I am conflicted about Tom Hooper's translation of the musical to the big screen.  There is much to be commended.  He forces the actors to sing live during the take, rather than miming to a prerecorded track, giving the movie an emotional authenticity that is entirely novel.  Surely movie musicals can never go back from this new high bar?  Hooper is also unabashedly faithful to the original - capturing its grandeur and melodrama, ringing every last tear from his audience. I doubt any fan of the original will be disappointed with this on-screen translation. Hooper is fortunate in his cast. Hugh Jackman's background in musical theatre is well known and it shines through here with his heartbreaking Valjean.
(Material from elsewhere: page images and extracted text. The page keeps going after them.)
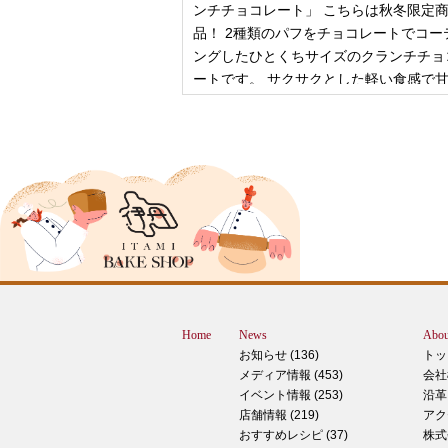
ンチチョコレート」 こちらは秋冬限定
品！ 2種類のパフをチョコレートでコー
ングしたひとくちサイズのクランチチョ
ートです。 サクサクとした軽い食感で
控
2024年12月18日
ピザ立ちぬ
ブログをご覧の皆様、こんにちは！北野
スMOMOテラス店の大西です。 いきな
すが、これは何だと思いますか？ ヒン
12月に活躍するあの食べ物です！ はん
ん？違います。煮込まないでください。
トレン？なんか惜しい気もしますが違い
Home
News
Abou
す。 それでは正解発表です。リバース
お知らせ (136)
トッ
ドオープン！！ なんと四角いピザなん
メディア情報 (453)
会社
す！今回は冬に大活躍のピザ、紹介いた
イベント情報 (253)
沿革
す。 キタノセレクション手のばしピザ
店舗情報 (219)
アク
ルゲリータ 北野エースオリジナル商品
おすすめレシピ (37)
株式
We have seen Amanda Seyfried sing in MAMA MIA! and are unsurprised by her pretty but slightly too trilly soprano.  Anne Hathaway and Eddie Redmayne as Fantine and Marius prove to be highly capable singers too.   The only weak link is Russell Crowe as Javert, but I didn't mind this at all as it is far more important that we believe his psychological deterioration in the final act - an d Crowe sells this well.  Of course, it was predictable that Eponone, played by Sarah Barkman, would be a scene-stealer given her theatrical background, and as usual we get the Papageno/Poor Joe effect with little Daniel Huttlestone as Gavroche.  As comic turns, Helena Bonham Carter and Sacha Baron Cohen are predictably superb as the Thenardiers. 

Behind the camera, I love the ambition of Tom Hooper's vision.  The first scene that rises through murky waters to high above a dangerously listing great ship.  The choice of a beautifully ornate Catholic Church on an isolated hilltop for Valjean's conversion.  The use of colour in the scenes with barricades - the red of Enjolras' coat.  The metaphor of having Javert always walk on the edge of the precipice.  I particularly liked the idea of Fantine singing "I dreamed a dream" almost immediately after selling herself for the first time, utterly destroyed and vulnerable.
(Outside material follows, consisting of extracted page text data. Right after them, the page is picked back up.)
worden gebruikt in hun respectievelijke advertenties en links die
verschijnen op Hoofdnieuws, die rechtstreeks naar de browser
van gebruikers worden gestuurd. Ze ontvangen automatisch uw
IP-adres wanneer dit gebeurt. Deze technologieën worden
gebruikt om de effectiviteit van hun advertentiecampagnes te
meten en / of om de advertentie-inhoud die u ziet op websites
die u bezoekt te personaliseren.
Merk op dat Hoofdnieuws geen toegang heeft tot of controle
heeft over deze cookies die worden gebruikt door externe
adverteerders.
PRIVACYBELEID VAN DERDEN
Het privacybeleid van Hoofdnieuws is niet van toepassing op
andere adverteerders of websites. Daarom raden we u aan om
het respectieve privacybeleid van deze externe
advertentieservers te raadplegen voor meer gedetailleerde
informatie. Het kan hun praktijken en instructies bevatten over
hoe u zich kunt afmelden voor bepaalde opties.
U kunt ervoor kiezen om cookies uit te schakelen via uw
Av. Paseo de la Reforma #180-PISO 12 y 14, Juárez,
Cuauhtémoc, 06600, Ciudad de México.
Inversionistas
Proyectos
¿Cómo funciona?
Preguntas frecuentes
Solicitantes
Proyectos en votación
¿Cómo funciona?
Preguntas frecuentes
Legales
But there is one directorial choice that I found utterly grating, and for which I think the Academy was right to deny Hooper a Best Director nomination because it is so very fundamental to the success of the film. As I said before, Les Mis is different because the songs are rather uniform. There are no song and dance numbers, and only one out and out comic turn. Rather we have a mix of earnest, heartbreaking torch songs and earnest heartbreaking doomed political chants. Unfortunately, Hooper has chosen not to  vary his style of filming. In general he cuts between camera angles but keeps his camera still and focused, often in extreme close-up, on the singer.  I get this with Valjean's conversion. And I get it for Fantine's big turn.  But for every other song? By the time I got to Marius' "Empty chairs at empty tables" I was desperate for some kind of variation, and this detracted from Redmayne emoting his heart out. This lack of directorial imagination, or perhaps the fixation with a novel idea that was taken too far, is this movie's Achilles Heel.  So that while it works emotionally, and the performances and design impress, as a work of pure cinema, it fails. 

LES MISERABLES is on release in Japan, Australia, Hong Kong, Canada, Singapore, Spain, the USA, Hungary, Malaysia, the Czech Republic, Kuwait, Lebanon, Portugal, Bulgaria, Lithuania, the Netherlands, New Zealand, Ireland, Mexico, the UK and Vietnam.  It opens on January 18th in Estonia, Iceland, Norway and Sweden; on January 25th in Poland and Romania; on January 31st in Italy, Slovenia, Thailand and Brazil; on February 8th in Russia and Taiwan; on February 14th in Cyprus, France, Argentina and Greece; on February 21st in Belgium, Germany and Finland; on March 1st in Turkey and on March 21st in Denmark.

LES MISERABLES is rated PG 13 in the USA and the running time is 157 minutes.